サポートクラブ 労務News&Topics

2022年10月からの育児休業中の社会保険料免除に関する実務ポイント②

[矢島志織(特定社会保険労務士)]

労務に関する法改正情報などの最新ニュースや、注目の話題をピックアップ。専門家がわかりやすく解説します。

前回のコラムに続き、改正となる育児休業中の社会保険料免除要件の具体的な実務ポイントを解説します。

(1)出生児育児休業中に就業した場合の取扱い

2022年10月より、出生時育児休業において、就業することが可能になります(労使協定を締結し、労働者が合意している場合に限ります)。
給与に係る社会保険料の取扱いは、同一月内に出生児育児休業の開始日と終了予定日の翌日があり、就業日数を除いた育児休業等日数が14日以上の場合に免除となります。
なお、育児休業等日数の算定にあたっては、就業日数が日単位の場合は、その日数を「就業日数」として控除し、時間単位の場合は、その時間数を1日の所定労働時間で除した数(1未満の数は切り捨て)を「就業日数」として控除します。
【具体例】就業日数が時間単位で20時間、所定労働時間が8時間の場合

20時間÷8時間=2.5日 → 1未満の数は切り捨て → 就業日数は「2日」

たとえば、出生児育児休業を1月5日から1月19日まで取得するとします。
出生児育児休業中に就業をしない場合は、出生児育児休業は15日となり、育児休業等日数が「14日以上」に該当するため、1月分の社会保険料は免除になります。
この出生児育児休業中に20時間の就業を行なった場合、出生児育児休業15日から就業日数2日を除くと、育児休業等日数は13日です。「14日以上」の要件を満たさないため、1月分の社会保険料は免除対象外となります(ケース⑤)。

(2)賞与に係る社会保険料免除

賞与に係る社会保険料の取扱いは、「1か月を超える育児休業等を取得している場合」に免除となります。ここで「1か月を超える」とは、何日間と考えるのではなく、暦によって計算します。
たとえば、育児休業等の期間が1月25日から2月24日までの場合、ちょうど1か月であるため、賞与保険料の免除対象外となります。
育児休業等の期間が1月25日から2月25日までの場合は、1か月を超えるため、賞与保険料は免除となります(ケース⑥)。
また、賞与保険料は、育児休業等の期間に月末が含まれる月に支給された賞与に係る社会保険料が免除されます。

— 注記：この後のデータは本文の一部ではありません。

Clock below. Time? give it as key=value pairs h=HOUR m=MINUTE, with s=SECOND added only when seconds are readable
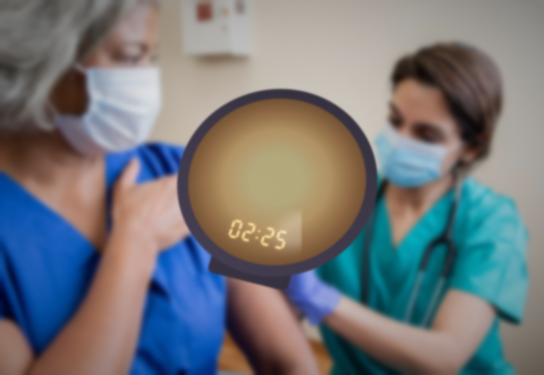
h=2 m=25
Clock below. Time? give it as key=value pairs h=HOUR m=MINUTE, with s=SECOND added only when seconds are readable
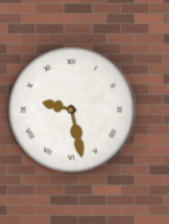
h=9 m=28
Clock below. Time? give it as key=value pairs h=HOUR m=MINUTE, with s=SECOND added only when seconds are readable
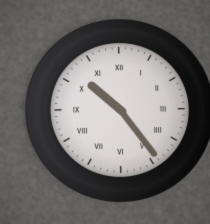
h=10 m=24
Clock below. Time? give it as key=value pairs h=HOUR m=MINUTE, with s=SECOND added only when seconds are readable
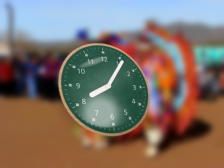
h=8 m=6
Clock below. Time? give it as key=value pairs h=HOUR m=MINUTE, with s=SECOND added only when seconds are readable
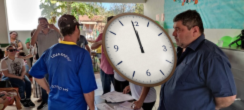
h=11 m=59
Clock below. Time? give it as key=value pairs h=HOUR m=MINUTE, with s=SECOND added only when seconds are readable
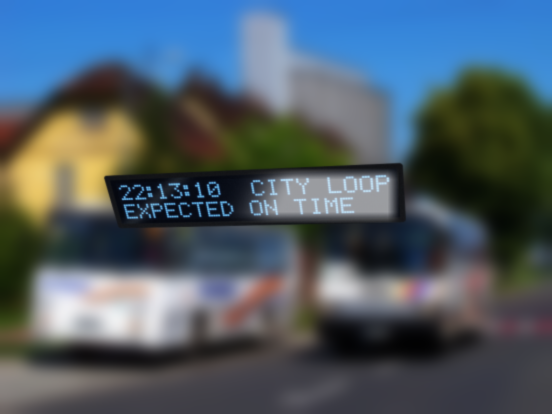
h=22 m=13 s=10
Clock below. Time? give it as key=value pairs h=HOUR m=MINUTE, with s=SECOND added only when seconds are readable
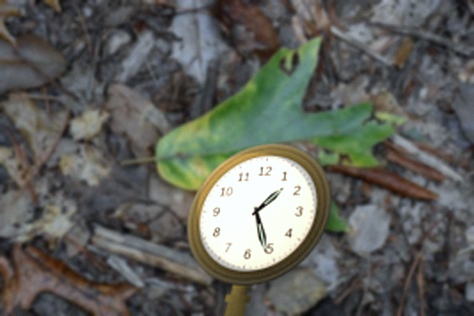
h=1 m=26
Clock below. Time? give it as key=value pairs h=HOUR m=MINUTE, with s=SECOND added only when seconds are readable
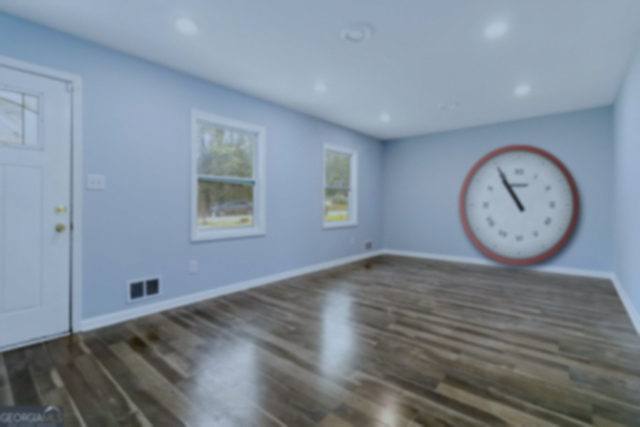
h=10 m=55
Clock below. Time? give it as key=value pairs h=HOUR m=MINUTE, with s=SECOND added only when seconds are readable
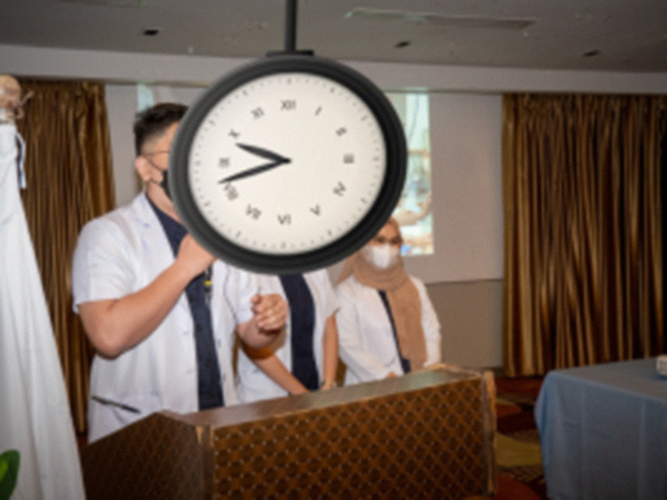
h=9 m=42
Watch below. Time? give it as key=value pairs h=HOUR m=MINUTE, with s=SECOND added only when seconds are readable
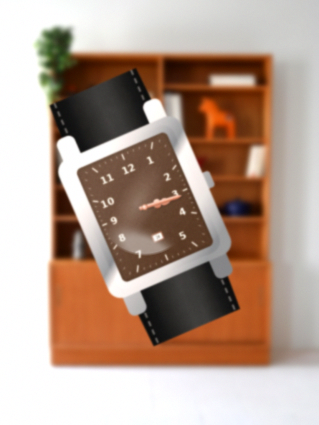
h=3 m=16
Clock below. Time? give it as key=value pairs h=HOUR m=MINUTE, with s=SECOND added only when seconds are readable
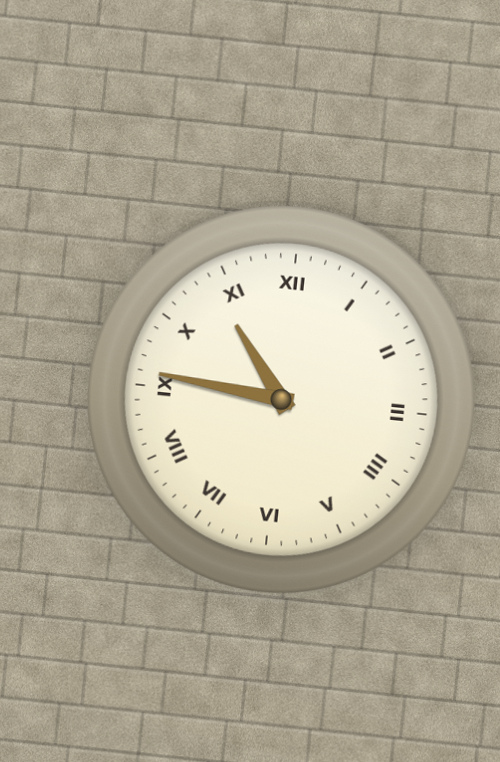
h=10 m=46
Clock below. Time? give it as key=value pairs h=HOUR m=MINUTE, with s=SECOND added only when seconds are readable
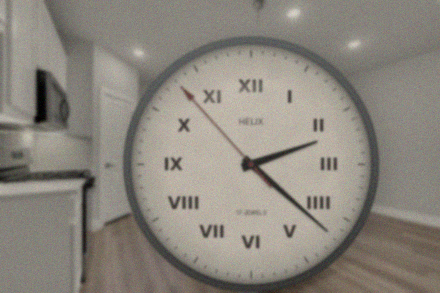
h=2 m=21 s=53
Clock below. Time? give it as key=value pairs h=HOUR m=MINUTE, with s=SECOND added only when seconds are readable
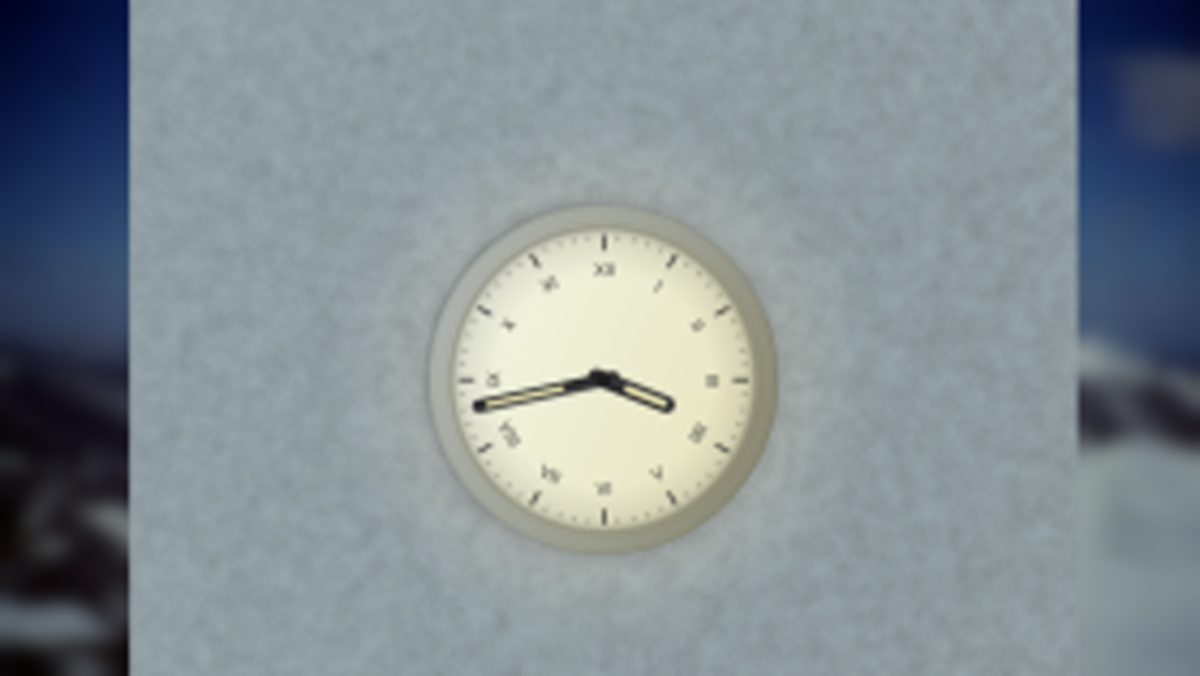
h=3 m=43
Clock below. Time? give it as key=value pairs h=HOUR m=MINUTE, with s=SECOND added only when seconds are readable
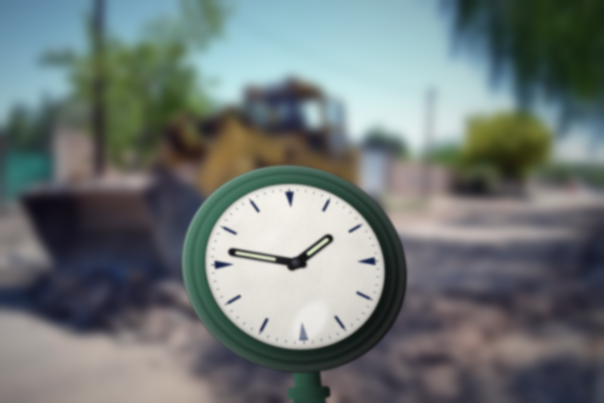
h=1 m=47
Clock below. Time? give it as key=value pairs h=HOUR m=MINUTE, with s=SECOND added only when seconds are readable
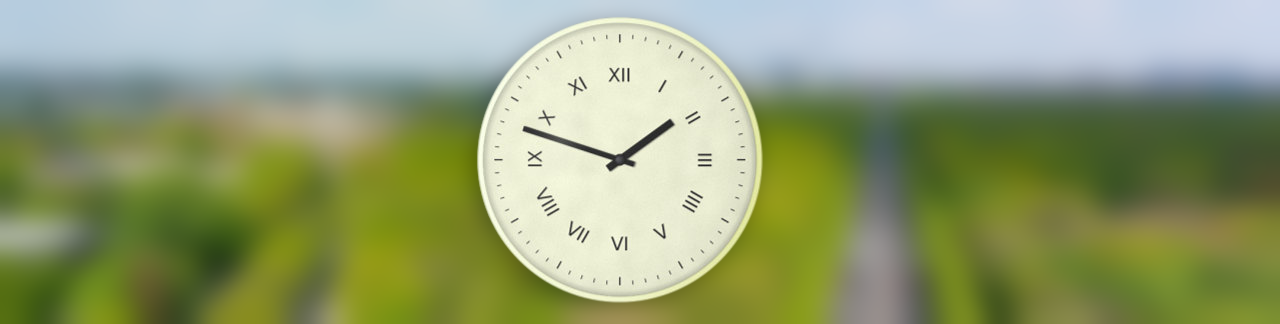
h=1 m=48
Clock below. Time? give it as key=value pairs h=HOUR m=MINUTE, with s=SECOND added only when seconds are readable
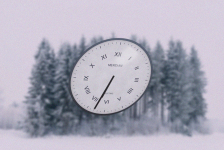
h=6 m=33
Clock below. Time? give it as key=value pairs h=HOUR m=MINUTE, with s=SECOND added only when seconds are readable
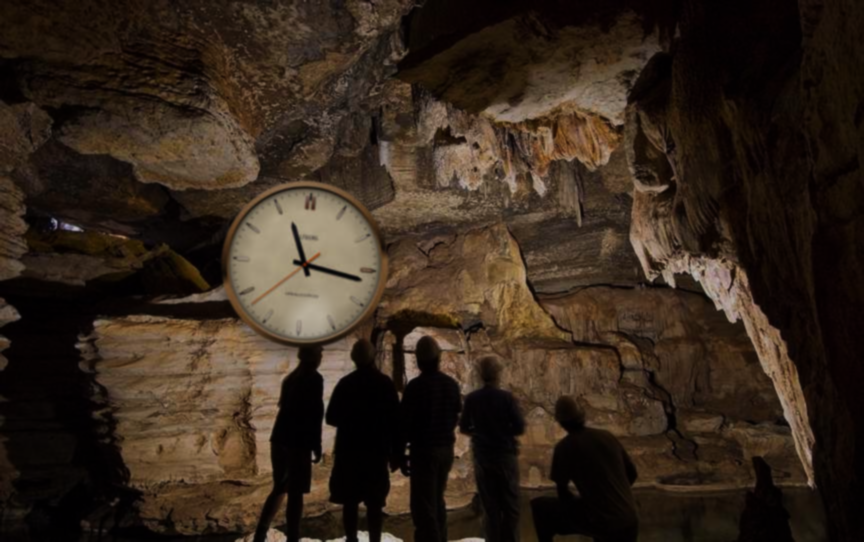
h=11 m=16 s=38
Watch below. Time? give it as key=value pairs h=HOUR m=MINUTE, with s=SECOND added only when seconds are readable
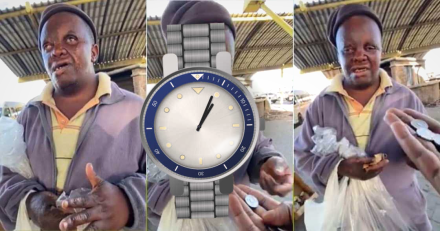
h=1 m=4
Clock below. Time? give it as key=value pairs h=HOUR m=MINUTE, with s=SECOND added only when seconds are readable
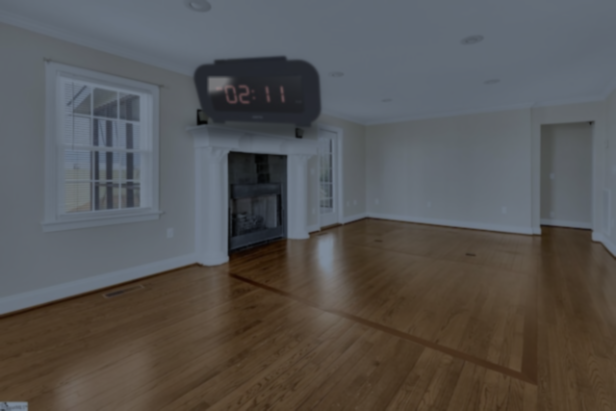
h=2 m=11
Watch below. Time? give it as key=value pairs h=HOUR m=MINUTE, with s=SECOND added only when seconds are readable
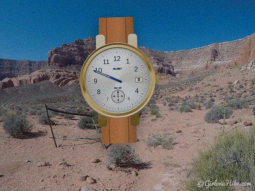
h=9 m=49
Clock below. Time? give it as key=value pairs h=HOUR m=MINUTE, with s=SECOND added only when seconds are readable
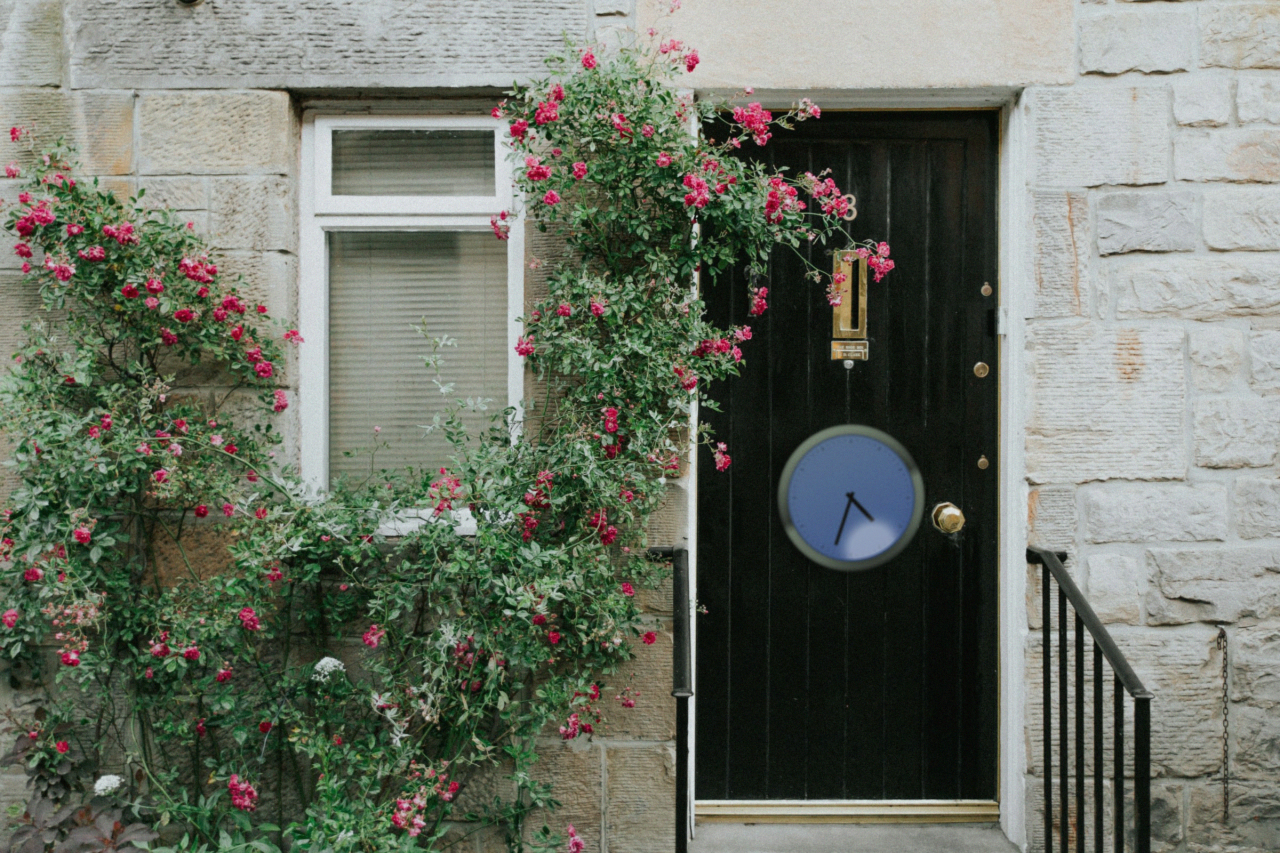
h=4 m=33
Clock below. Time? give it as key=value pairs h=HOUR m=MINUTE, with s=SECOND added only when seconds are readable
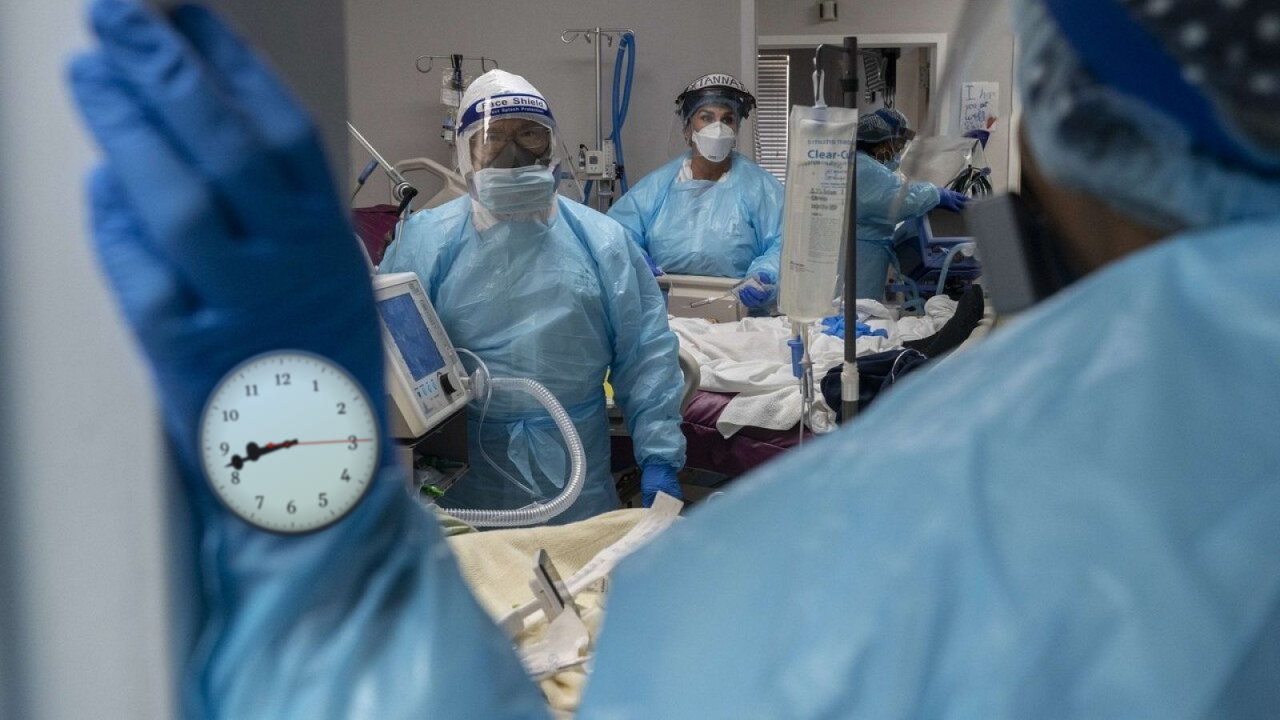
h=8 m=42 s=15
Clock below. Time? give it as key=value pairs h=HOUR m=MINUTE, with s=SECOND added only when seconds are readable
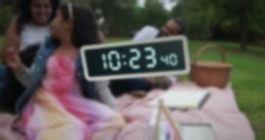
h=10 m=23
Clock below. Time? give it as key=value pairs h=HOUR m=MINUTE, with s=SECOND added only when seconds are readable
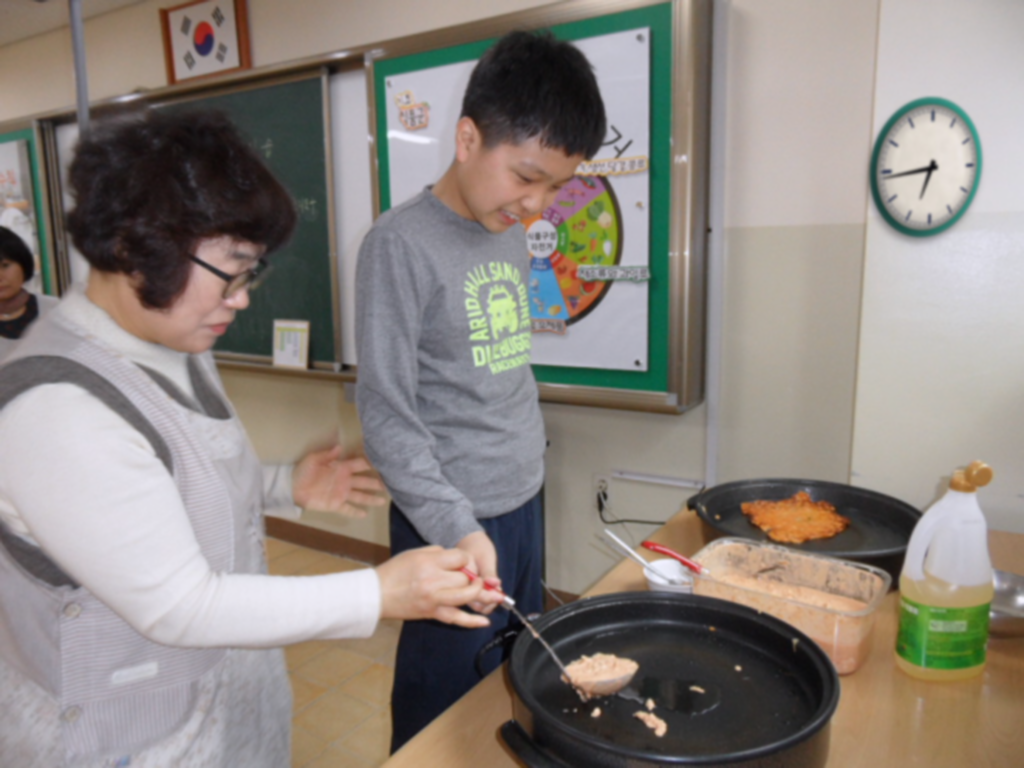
h=6 m=44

今回の改正における主な実務ポイントをまとめると、次のようになります。
<給与に係る社会保険料の免除基準>

・育児休業等の期間が月末をまたぐ(ケース①)

・同一月内に育児休業等の開始日と終了予定日の翌日があり、月末をまたがない場合で、育児休業等日数が14日以上(ケース②)

<育児休業等日数が「14日以上」の判定>

・同一月内に育児休業等が複数ある場合、分割で取得した育児休業等日数を「14日」の合算対象にできる(ケース③)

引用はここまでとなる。